The brooding anemone is gynodioecious, starting life as a female and later becoming hermaphroditic, so that populations consist of females and hermaphrodites. As a female, the eggs can develop parthenogenetically into female offspring without fertilisation, and as a hermaphrodite, the eggs are routinely self-fertilised. The larvae emerge from the anemone's mouth and tumble down the column, lodging in a fold near the pedal disc. Here they develop and grow, remaining for about three months before crawling off to start independent lives.
Sea anemones have great powers of regeneration and can reproduce asexually, by budding, fragmentation, or longitudinal or transverse binary fission. Some species such as certain Anthopleura divide longitudinally, pulling themselves apart, resulting in groups of individuals with identical colouring and markings. Transverse fission is less common, but occurs in Anthopleura stellula and Gonactinia prolifera, with a rudimentary band of tentacles appearing halfway up the column before it splits horizontally. Some species can also reproduce by pedal laceration. In this process, a ring of material may break off from the pedal disc at the base of the column, which then fragments, the pieces regenerating into new clonal individuals. Alternatively, fragments detach separately as the animal creeps across a surface. In Metridium dianthus, fragmentation rates were higher in individuals living among live mussels than among dead shells, and all the new individuals had tentacles within three weeks.

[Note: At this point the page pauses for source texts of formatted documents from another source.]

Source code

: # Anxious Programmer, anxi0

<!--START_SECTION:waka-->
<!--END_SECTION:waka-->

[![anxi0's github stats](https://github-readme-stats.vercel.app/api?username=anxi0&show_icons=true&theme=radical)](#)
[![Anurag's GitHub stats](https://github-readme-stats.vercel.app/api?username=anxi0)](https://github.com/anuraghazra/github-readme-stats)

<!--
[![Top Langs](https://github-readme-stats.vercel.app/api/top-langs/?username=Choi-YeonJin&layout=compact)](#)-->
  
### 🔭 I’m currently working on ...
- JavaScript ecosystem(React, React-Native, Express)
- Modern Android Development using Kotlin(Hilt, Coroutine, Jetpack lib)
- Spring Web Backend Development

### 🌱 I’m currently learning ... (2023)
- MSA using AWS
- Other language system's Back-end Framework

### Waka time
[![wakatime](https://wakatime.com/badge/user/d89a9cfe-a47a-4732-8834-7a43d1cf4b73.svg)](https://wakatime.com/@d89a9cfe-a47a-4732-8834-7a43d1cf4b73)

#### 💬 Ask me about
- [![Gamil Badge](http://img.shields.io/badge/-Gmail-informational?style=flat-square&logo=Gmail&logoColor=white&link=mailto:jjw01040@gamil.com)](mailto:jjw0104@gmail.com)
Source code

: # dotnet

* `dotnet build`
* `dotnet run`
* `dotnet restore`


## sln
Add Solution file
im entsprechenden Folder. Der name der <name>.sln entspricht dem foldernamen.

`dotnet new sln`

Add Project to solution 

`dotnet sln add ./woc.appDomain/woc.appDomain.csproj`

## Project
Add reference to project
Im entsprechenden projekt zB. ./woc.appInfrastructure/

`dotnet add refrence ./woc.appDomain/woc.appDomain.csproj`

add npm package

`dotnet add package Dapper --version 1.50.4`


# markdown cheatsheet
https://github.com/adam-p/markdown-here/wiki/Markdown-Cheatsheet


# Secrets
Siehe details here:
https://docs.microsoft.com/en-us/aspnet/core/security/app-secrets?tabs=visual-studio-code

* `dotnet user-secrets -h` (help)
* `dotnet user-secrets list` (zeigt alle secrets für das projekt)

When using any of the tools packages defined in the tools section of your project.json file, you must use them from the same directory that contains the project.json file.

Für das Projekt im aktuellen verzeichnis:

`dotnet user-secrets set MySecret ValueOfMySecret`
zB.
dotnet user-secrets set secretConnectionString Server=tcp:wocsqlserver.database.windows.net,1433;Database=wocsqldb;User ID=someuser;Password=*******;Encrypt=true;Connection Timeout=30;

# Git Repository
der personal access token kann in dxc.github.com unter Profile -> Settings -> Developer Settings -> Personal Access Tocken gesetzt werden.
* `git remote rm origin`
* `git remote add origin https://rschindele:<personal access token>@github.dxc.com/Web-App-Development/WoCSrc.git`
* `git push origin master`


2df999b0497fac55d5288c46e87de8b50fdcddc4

The sea anemone Aiptasia diaphana displays sexual plasticity. Thus asexually produced clones derived from a single founder individual can contain both male and female individuals. When eggs and sperm are formed, they can produce zygotes derived from "selfing" or out-crossing, which then develop into swimming planula larvae. Anemones tend to grow and reproduce relatively slowly. The magnificent sea anemone, for example, may live for decades, with one individual surviving in captivity for eighty years.